BEGIN DATA SHOWN

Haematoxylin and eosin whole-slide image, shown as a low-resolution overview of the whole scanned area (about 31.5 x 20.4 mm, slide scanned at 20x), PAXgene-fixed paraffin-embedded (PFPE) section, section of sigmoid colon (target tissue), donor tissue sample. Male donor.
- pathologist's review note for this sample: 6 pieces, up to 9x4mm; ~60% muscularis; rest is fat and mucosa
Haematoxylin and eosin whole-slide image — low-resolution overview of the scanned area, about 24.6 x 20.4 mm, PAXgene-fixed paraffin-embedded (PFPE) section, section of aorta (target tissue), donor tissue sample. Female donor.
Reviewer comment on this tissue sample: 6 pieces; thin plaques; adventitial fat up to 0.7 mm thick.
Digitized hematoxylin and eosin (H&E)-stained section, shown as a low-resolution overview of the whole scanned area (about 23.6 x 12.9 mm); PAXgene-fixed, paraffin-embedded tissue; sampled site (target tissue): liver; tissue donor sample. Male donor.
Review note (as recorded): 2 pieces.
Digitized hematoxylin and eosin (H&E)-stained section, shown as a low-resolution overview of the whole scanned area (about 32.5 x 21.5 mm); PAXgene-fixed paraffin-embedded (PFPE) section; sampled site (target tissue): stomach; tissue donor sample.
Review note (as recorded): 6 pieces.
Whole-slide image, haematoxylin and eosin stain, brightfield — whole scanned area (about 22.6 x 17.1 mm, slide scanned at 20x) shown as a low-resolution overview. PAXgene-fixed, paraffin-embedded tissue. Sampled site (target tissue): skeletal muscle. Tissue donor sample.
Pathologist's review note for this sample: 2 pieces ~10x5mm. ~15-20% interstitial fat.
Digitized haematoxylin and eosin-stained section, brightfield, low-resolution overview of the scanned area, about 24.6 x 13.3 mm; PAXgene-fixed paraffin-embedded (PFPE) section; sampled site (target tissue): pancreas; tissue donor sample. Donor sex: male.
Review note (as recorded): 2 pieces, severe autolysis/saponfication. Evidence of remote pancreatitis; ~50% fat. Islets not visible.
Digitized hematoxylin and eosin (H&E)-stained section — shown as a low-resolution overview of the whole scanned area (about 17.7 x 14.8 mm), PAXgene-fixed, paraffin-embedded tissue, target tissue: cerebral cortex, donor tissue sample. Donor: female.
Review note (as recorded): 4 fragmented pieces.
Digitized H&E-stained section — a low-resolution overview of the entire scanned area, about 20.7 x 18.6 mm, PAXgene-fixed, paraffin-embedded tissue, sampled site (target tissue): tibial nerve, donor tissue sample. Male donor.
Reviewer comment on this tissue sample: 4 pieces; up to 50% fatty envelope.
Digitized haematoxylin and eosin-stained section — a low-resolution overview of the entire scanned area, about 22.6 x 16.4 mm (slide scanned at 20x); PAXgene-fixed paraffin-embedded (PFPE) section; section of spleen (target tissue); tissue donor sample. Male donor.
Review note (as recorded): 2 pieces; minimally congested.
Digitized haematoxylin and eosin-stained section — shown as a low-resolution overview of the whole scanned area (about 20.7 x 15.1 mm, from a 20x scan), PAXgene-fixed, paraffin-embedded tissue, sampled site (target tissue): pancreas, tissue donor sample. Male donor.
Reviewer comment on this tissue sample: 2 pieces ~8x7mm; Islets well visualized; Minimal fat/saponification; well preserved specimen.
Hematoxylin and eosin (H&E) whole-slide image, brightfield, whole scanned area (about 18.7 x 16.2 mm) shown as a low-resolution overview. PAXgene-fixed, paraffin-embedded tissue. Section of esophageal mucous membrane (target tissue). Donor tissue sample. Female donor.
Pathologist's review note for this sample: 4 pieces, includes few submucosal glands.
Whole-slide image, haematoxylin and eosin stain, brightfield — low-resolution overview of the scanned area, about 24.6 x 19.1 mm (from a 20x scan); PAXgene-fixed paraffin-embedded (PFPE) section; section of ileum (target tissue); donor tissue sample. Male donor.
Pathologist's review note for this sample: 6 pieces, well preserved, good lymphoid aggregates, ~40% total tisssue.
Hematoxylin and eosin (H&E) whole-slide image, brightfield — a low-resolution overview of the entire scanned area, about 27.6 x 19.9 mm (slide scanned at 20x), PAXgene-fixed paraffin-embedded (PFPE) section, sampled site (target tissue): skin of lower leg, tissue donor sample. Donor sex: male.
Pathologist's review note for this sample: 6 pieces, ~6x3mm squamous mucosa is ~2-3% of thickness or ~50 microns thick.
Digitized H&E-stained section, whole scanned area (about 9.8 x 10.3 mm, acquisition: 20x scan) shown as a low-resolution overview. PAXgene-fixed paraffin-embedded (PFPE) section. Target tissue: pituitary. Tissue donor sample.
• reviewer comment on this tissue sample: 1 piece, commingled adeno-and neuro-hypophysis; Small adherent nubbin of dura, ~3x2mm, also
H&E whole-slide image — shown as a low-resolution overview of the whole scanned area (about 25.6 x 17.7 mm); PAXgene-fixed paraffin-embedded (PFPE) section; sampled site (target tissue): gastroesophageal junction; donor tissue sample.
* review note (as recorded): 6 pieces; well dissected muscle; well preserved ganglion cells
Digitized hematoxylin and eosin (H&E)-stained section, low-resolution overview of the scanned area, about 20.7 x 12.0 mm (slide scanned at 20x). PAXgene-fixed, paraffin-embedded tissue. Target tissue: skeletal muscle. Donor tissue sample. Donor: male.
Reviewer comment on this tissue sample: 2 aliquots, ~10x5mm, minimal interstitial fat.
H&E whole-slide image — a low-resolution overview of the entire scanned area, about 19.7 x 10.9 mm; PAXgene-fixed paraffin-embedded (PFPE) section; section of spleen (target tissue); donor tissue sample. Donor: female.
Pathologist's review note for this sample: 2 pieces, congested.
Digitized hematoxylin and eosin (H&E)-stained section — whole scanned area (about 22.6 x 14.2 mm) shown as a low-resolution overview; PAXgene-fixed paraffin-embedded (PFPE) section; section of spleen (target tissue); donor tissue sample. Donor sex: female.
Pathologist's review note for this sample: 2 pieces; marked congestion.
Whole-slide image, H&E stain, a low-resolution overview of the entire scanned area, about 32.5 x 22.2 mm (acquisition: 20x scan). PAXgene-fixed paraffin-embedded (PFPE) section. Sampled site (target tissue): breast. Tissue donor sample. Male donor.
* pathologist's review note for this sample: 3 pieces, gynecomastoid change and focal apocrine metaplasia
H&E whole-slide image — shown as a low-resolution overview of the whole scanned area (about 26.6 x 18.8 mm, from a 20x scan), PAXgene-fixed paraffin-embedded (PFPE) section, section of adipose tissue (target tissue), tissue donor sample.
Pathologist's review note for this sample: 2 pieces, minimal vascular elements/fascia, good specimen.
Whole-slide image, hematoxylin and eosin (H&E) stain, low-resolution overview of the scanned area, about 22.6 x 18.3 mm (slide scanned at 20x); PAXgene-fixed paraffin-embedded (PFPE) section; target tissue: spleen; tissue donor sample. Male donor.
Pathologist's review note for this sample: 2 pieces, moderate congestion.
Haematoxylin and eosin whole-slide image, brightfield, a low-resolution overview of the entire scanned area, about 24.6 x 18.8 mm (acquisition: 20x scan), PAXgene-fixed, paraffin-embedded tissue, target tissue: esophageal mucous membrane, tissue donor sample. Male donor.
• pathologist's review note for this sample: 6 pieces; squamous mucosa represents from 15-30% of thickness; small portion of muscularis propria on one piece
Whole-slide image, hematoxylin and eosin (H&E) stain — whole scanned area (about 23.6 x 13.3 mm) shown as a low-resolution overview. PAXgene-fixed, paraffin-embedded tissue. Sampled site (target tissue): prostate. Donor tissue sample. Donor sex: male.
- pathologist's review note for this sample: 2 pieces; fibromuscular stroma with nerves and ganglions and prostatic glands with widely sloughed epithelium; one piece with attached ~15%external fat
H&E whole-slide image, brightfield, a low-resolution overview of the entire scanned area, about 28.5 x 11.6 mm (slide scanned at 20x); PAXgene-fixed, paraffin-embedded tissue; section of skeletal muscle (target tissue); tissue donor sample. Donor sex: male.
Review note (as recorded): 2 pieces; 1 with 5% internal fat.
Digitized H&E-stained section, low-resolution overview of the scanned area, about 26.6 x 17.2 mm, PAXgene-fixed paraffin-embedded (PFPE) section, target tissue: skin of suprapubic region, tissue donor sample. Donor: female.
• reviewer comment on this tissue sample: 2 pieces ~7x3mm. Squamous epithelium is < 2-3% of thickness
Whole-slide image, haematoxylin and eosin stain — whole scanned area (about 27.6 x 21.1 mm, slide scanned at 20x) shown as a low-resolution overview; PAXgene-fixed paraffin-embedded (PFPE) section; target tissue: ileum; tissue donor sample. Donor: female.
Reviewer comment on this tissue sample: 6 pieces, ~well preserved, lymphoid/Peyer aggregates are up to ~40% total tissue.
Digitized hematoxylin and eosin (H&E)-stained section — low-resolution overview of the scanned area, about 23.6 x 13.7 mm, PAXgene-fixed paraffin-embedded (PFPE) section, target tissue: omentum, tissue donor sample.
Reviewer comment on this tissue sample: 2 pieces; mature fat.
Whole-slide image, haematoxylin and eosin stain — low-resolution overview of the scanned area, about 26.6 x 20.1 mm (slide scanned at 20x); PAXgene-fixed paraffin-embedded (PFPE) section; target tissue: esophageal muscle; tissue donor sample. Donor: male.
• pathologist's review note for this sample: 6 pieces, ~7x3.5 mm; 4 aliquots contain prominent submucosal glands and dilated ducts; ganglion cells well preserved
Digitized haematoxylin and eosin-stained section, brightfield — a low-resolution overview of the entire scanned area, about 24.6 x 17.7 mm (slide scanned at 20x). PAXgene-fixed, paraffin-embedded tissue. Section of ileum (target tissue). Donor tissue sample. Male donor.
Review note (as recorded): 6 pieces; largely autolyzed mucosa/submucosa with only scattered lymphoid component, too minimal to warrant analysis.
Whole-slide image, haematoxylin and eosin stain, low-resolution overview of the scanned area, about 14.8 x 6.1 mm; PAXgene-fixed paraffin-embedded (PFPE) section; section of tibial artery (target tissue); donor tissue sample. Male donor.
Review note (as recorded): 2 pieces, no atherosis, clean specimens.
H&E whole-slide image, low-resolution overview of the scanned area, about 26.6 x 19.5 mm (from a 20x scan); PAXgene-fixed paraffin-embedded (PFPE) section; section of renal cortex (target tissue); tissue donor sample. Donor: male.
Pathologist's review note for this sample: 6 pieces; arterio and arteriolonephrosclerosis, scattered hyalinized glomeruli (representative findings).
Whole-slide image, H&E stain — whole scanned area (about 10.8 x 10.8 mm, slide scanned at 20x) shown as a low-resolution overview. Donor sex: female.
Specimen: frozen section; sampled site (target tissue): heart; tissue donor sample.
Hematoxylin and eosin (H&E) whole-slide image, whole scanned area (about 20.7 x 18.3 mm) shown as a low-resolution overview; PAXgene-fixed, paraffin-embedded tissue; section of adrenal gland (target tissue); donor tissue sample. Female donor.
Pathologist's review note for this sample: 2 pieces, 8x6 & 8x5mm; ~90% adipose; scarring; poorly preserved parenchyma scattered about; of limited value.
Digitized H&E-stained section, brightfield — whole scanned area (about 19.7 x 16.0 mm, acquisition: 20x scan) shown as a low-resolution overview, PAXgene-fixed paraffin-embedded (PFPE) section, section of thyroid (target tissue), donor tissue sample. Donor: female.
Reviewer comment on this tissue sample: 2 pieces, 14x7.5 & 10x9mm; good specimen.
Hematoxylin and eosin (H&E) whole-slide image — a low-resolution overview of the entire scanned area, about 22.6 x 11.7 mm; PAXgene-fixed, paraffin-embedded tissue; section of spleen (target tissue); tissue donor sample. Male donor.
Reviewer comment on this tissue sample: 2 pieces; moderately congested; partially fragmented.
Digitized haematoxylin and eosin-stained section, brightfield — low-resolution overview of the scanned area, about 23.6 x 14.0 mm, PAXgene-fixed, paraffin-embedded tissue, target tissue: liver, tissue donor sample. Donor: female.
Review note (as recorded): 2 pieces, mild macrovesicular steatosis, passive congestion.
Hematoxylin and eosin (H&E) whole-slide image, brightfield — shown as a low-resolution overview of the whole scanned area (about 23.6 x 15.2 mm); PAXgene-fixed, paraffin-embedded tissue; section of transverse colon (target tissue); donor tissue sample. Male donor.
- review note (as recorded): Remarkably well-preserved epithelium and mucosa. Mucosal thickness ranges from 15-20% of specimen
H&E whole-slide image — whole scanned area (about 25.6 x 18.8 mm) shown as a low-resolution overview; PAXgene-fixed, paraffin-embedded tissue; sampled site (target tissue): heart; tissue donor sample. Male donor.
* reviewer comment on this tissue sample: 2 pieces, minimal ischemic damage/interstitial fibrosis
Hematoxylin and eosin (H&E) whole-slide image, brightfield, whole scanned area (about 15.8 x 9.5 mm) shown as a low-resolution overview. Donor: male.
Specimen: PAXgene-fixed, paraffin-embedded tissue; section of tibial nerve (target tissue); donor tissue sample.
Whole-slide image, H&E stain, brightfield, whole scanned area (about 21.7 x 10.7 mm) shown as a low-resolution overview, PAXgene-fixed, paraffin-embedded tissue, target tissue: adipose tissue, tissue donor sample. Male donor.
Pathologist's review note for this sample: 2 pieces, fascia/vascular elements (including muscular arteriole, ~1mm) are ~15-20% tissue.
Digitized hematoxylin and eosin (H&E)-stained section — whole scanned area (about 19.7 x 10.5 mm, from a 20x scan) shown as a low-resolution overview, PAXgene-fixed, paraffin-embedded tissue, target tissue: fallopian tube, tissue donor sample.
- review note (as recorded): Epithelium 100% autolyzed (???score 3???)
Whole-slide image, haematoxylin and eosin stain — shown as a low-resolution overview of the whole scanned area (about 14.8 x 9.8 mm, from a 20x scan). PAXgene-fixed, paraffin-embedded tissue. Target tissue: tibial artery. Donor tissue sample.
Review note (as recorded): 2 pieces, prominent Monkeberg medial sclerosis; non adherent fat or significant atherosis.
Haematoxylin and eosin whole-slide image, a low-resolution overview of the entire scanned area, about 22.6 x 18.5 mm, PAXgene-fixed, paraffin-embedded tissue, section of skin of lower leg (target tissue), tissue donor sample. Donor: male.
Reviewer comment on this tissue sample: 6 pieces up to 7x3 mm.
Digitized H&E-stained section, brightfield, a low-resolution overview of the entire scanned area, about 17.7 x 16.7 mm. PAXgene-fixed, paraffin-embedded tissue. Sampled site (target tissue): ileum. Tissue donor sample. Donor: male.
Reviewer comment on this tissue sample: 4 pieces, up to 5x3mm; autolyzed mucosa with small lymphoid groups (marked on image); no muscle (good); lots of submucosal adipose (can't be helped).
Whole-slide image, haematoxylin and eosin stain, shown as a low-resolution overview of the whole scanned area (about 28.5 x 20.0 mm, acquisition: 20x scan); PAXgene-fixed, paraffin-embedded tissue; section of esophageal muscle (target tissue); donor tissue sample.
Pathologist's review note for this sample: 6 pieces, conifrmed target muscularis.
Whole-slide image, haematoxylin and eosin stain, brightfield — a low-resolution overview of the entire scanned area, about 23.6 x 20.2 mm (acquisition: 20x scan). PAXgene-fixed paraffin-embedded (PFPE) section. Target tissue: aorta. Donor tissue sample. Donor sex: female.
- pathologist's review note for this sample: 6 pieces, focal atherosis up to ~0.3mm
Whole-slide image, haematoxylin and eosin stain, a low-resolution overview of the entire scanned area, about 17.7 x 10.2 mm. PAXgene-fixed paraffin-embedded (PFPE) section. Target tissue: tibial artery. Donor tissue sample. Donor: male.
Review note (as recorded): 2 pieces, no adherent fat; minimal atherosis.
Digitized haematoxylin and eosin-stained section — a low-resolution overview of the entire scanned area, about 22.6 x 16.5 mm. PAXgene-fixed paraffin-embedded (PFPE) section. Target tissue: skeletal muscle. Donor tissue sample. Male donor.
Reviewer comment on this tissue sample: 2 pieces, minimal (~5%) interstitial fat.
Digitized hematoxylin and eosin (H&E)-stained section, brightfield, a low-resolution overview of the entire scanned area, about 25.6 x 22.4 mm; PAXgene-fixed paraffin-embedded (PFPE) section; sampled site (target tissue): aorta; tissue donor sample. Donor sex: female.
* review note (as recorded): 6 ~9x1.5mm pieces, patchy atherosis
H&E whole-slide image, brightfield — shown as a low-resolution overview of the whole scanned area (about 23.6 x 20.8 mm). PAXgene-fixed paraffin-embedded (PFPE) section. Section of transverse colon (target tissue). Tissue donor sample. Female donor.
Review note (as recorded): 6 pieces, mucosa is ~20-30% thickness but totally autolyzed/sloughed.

END DATA SHOWN

* [WORK ITEM]:
Your reply is to repeat, unchanged, the lines above running from the one with "Hematoxylin and eosin (H&E) whole-slide image —" up to and including the one with "- review note (as recorded): Remarkably".

* [SOLUTION TO THE PROBLEM]:
Hematoxylin and eosin (H&E) whole-slide image — a low-resolution overview of the entire scanned area, about 22.6 x 11.7 mm; PAXgene-fixed, paraffin-embedded tissue; section of spleen (target tissue); tissue donor sample. Male donor.
Reviewer comment on this tissue sample: 2 pieces; moderately congested; partially fragmented.
Digitized haematoxylin and eosin-stained section, brightfield — low-resolution overview of the scanned area, about 23.6 x 14.0 mm, PAXgene-fixed, paraffin-embedded tissue, target tissue: liver, tissue donor sample. Donor: female.
Review note (as recorded): 2 pieces, mild macrovesicular steatosis, passive congestion.
Hematoxylin and eosin (H&E) whole-slide image, brightfield — shown as a low-resolution overview of the whole scanned area (about 23.6 x 15.2 mm); PAXgene-fixed, paraffin-embedded tissue; section of transverse colon (target tissue); donor tissue sample. Male donor.
- review note (as recorded): Remarkably well-preserved epithelium and mucosa. Mucosal thickness ranges from 15-20% of specimen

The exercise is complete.